The £300 payment is designated for state pensioners aged 80 and over who receive the old basic state pension. The full basic State Pension is £184.90 per week, equating to £9,614 annually. This means pensioners can earn up to £25,386 in additional income and still retain their Winter Fuel Allowance. However, any income above that threshold will result in taxation.
Full Clawback at £35,000
The full £300 clawback applies to state pensioners whose total income reaches the £35,000 mark. Those earning above this threshold will have the Winter Fuel Payment automatically collected via PAYE or their Self-Assessment return. No registration with HMRC is required, and no further action is needed. Pensioners who wish to opt out of receiving the payment can do so, with details to be announced.
Eligibility Criteria
To qualify, individuals must have reached State Pension age by the end of the qualifying week.
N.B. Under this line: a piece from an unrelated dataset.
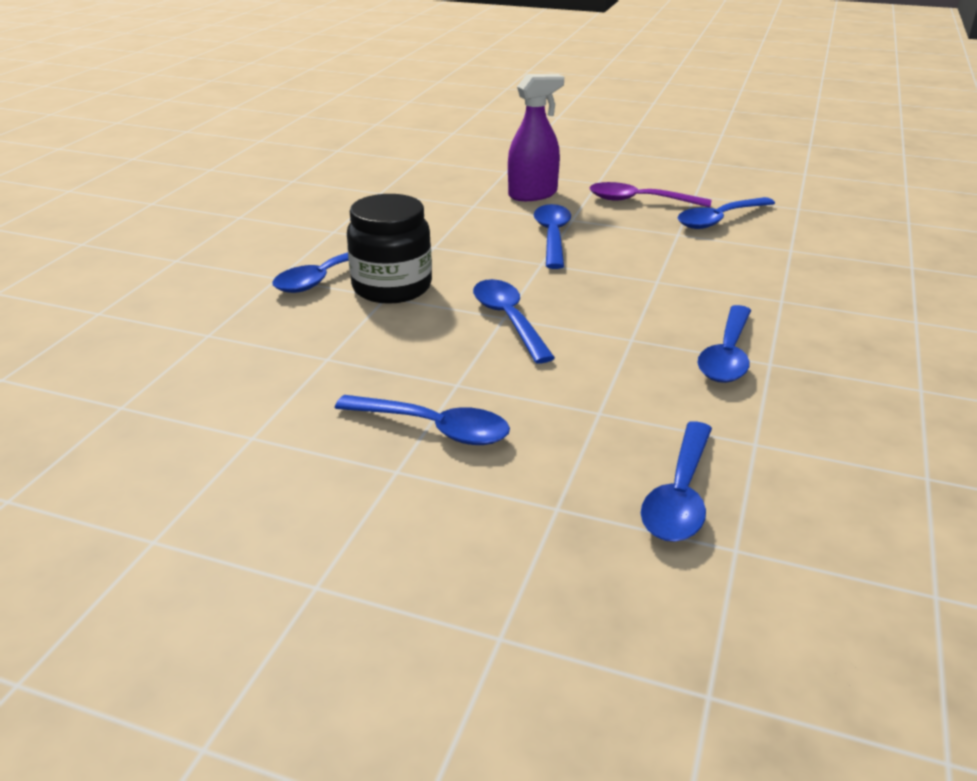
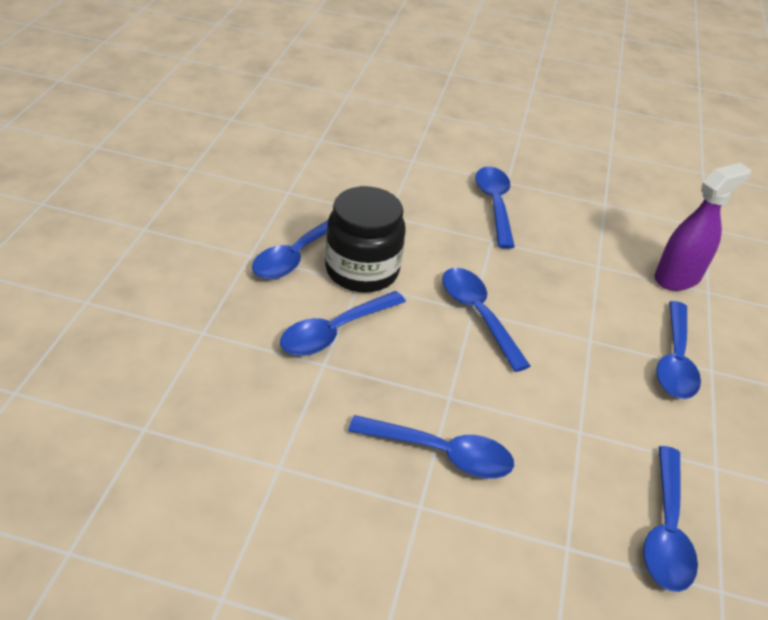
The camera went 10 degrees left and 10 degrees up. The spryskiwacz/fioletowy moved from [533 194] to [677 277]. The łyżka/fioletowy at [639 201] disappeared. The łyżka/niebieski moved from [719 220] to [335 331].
Winter Fuel Payments are worth £200 per household, or £300 per household where at least one person is aged 80 or over. Shared payments are made to pensioners not on income-related benefits, as stated on the DWP website.
Chancellor's Statement
Chancellor of the Exchequer Rachel Reeves commented: "Targeting Winter Fuel Payments was a tough decision, but the right decision because of the inheritance we had been left by the previous government. It is also right that we continue to means-test this payment so that it is targeted and fair, rather than restoring eligibility to everyone including the wealthiest. But we have now acted to expand the eligibility of the Winter Fuel Payment so no pensioner on a lower income will miss out."
She added: "This will mean over three quarters of pensioners receiving the payment in England and Wales later this winter."